WHAT IS EXPECTED - If a line in the data holds the string "lines", list it.

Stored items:
⟨

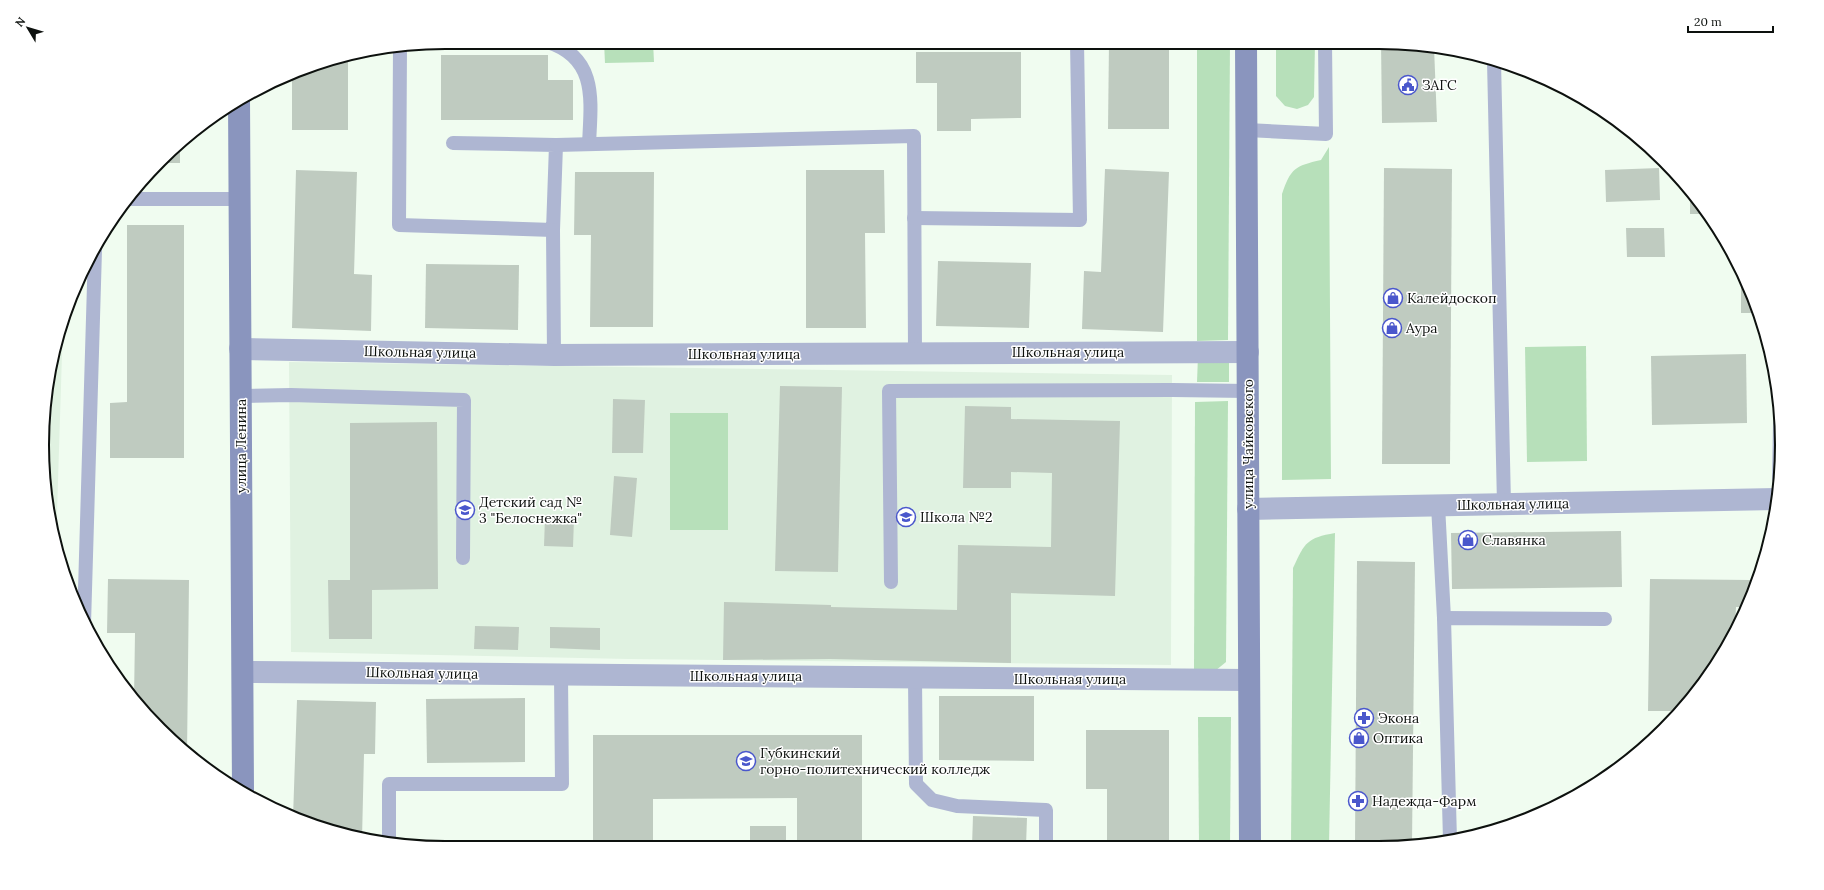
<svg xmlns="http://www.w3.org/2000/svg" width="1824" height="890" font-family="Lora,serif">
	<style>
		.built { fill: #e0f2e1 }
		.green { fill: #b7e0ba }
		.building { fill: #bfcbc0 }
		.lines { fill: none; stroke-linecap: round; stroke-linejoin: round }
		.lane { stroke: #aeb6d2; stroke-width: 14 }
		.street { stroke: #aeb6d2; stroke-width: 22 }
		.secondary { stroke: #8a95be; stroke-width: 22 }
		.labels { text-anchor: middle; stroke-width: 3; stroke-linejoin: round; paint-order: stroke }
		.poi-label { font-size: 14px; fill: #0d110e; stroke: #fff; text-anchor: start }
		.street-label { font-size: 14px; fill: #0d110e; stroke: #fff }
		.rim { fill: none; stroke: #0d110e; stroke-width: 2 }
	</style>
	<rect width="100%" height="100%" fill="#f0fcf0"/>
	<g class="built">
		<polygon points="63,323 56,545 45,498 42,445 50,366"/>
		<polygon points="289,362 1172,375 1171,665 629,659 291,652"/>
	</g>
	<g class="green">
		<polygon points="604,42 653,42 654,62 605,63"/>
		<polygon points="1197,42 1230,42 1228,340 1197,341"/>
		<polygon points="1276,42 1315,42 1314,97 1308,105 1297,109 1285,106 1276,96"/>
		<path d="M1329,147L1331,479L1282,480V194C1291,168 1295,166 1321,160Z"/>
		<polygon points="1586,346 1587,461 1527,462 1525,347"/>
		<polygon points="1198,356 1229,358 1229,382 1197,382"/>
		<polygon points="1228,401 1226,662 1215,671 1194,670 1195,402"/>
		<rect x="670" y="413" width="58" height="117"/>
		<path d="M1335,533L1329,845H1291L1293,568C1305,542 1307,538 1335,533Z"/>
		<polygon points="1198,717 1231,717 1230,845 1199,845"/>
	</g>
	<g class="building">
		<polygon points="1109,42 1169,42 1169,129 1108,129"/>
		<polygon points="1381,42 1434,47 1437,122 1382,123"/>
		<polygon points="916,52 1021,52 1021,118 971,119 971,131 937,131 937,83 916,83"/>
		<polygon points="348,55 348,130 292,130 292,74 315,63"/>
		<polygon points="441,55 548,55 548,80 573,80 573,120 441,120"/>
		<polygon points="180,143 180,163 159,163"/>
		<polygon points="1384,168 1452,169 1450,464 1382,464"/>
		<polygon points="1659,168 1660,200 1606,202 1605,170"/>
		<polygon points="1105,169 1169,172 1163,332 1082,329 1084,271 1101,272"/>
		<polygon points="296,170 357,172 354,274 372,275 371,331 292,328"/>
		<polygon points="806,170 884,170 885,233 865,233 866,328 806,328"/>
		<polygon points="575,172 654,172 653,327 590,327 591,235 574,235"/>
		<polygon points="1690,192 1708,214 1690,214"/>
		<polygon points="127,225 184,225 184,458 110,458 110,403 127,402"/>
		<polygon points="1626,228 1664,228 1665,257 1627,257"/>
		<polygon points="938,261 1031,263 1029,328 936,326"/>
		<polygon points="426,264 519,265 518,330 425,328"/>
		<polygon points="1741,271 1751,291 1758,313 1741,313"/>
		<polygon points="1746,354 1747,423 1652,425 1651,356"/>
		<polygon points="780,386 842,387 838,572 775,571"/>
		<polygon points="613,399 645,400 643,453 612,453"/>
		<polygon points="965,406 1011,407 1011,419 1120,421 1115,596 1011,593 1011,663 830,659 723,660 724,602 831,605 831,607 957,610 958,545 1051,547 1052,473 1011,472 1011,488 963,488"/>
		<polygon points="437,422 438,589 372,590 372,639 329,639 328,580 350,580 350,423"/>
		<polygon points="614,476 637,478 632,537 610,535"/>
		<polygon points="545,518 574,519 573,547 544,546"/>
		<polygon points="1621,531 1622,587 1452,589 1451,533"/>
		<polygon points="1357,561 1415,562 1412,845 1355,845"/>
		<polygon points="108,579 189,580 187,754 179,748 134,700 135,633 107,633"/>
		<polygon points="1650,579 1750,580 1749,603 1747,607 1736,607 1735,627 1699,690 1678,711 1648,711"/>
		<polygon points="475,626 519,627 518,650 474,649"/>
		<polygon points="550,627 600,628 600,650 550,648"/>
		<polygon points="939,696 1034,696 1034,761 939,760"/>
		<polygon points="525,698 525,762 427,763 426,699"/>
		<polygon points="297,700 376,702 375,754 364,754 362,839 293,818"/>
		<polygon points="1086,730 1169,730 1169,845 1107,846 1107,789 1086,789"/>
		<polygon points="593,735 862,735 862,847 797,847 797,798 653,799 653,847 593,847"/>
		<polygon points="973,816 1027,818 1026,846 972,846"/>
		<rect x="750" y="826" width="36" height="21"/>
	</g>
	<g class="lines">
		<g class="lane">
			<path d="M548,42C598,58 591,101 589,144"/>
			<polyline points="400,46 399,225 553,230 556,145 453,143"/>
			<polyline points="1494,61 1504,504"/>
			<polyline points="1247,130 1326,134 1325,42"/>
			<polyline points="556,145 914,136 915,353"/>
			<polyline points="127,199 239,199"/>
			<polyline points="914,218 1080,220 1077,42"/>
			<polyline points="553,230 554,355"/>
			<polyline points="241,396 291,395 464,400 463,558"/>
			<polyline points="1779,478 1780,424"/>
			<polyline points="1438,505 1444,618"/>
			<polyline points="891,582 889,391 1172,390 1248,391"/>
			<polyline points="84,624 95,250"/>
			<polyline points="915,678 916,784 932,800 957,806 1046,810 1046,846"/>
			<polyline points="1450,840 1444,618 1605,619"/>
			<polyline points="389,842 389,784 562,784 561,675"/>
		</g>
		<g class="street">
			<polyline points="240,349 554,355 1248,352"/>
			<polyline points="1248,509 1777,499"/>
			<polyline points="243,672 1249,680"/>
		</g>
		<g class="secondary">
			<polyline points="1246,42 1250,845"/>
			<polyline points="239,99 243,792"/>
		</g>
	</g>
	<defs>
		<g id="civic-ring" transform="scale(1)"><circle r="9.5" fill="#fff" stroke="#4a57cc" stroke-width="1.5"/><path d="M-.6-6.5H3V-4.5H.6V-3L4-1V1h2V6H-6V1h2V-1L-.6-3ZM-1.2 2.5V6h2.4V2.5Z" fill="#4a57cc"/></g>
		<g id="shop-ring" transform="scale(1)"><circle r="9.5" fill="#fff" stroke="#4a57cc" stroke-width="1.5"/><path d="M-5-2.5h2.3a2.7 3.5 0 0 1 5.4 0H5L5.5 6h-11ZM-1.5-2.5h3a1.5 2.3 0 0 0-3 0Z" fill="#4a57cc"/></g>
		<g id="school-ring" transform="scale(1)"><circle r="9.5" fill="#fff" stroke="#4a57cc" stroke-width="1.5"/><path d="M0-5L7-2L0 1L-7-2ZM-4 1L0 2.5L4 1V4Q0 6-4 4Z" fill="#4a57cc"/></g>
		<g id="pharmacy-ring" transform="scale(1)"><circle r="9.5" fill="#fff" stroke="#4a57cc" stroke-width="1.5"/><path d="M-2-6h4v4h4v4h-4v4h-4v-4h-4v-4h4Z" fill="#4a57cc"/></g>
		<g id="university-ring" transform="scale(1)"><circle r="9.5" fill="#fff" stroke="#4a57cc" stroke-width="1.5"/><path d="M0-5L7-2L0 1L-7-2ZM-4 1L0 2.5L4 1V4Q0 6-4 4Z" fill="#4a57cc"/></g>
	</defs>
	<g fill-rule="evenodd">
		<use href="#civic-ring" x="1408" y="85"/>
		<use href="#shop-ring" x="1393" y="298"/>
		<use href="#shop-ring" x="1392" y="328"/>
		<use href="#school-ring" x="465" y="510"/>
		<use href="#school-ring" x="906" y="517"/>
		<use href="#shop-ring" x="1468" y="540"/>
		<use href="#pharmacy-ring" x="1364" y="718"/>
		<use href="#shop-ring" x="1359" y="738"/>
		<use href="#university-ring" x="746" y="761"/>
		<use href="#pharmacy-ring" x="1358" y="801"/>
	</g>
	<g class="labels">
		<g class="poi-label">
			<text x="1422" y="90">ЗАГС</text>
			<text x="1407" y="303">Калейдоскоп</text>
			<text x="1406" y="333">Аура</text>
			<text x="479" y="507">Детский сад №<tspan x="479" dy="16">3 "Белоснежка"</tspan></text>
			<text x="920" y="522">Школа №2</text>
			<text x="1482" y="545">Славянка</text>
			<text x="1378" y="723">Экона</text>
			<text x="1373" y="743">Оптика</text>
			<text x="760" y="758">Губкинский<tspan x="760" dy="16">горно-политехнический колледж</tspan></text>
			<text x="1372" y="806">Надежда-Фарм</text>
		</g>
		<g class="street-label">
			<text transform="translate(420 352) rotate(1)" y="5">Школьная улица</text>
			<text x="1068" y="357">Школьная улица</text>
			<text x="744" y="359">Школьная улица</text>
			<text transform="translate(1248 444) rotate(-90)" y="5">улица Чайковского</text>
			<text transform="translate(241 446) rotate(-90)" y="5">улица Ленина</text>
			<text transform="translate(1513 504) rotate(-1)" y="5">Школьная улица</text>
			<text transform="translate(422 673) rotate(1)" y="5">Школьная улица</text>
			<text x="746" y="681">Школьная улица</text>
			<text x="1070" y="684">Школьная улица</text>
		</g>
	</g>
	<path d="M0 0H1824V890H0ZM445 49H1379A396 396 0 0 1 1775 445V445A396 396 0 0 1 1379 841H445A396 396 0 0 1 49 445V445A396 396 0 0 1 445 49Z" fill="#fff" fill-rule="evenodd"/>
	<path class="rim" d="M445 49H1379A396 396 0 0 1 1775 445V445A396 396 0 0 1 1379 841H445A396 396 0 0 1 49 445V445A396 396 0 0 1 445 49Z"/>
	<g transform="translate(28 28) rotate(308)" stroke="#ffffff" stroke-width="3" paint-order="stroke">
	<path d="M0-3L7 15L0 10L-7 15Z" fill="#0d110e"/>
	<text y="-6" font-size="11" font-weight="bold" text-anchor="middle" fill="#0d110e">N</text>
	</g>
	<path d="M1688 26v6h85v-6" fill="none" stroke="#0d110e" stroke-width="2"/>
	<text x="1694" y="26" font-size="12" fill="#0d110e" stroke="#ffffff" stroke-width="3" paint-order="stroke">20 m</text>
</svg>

⟩

ANSWER -
		.lines { fill: none; stroke-linecap: round; stroke-linejoin: round }
	<g class="lines">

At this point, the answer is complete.